Activity » Locate each line in the records containing "domain". Copy it.

Records for this task »
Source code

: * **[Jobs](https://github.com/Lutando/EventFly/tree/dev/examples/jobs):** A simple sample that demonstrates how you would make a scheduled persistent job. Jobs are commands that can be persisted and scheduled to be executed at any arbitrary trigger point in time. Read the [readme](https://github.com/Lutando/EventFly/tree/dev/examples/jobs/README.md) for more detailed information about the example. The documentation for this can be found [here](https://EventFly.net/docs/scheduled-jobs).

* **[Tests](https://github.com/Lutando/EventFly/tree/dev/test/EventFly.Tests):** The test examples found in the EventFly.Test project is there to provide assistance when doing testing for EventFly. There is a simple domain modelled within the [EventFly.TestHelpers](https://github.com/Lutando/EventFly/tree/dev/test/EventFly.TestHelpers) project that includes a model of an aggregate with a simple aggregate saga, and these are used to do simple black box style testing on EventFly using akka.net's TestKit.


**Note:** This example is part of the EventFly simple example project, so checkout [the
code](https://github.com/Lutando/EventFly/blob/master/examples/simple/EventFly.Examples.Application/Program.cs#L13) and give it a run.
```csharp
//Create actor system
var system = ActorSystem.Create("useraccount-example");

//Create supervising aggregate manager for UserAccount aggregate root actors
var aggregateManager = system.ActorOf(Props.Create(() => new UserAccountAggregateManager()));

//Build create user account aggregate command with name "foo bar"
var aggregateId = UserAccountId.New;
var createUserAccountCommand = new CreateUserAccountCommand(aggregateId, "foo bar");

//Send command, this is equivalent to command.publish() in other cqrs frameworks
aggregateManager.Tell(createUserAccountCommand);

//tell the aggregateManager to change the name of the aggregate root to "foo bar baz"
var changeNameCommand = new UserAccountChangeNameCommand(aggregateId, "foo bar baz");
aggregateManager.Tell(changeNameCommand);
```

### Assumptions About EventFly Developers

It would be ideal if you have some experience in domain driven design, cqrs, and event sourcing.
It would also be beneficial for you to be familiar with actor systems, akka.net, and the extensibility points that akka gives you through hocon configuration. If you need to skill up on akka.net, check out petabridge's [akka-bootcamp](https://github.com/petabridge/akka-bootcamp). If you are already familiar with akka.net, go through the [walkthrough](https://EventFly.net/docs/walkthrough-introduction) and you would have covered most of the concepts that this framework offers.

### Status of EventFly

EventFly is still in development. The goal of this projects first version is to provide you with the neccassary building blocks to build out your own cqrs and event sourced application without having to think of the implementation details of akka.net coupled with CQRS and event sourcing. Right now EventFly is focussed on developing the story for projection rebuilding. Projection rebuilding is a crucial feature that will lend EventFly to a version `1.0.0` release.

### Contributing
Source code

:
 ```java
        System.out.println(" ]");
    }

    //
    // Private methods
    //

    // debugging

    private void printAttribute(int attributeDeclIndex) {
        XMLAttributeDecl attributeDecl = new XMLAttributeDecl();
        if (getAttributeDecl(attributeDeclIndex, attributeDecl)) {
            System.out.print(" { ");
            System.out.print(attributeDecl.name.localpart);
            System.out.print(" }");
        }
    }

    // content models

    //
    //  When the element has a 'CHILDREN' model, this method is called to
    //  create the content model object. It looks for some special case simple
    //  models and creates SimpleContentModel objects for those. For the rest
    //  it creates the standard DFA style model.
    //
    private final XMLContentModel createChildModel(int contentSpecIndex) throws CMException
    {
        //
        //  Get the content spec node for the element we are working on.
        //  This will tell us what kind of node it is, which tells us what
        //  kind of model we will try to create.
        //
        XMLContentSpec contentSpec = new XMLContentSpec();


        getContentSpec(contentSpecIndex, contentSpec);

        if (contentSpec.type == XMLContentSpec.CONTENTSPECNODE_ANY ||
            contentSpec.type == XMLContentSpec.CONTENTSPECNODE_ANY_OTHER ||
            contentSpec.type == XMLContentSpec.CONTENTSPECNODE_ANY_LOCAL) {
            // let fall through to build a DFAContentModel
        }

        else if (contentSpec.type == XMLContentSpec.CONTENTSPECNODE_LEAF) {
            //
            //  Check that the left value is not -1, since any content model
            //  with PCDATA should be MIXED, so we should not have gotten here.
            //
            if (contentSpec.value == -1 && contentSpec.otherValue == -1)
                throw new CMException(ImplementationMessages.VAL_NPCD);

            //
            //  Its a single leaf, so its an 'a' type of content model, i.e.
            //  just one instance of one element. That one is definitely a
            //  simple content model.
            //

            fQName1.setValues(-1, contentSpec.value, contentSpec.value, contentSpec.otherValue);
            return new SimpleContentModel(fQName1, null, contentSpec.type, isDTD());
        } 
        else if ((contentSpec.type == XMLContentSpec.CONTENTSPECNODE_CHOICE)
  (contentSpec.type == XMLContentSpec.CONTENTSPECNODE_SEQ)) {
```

Response to this exercise »
* **[Tests](https://github.com/Lutando/EventFly/tree/dev/test/EventFly.Tests):** The test examples found in the EventFly.Test project is there to provide assistance when doing testing for EventFly. There is a simple domain modelled within the [EventFly.TestHelpers](https://github.com/Lutando/EventFly/tree/dev/test/EventFly.TestHelpers) project that includes a model of an aggregate with a simple aggregate saga, and these are used to do simple black box style testing on EventFly using akka.net's TestKit.
It would be ideal if you have some experience in domain driven design, cqrs, and event sourcing.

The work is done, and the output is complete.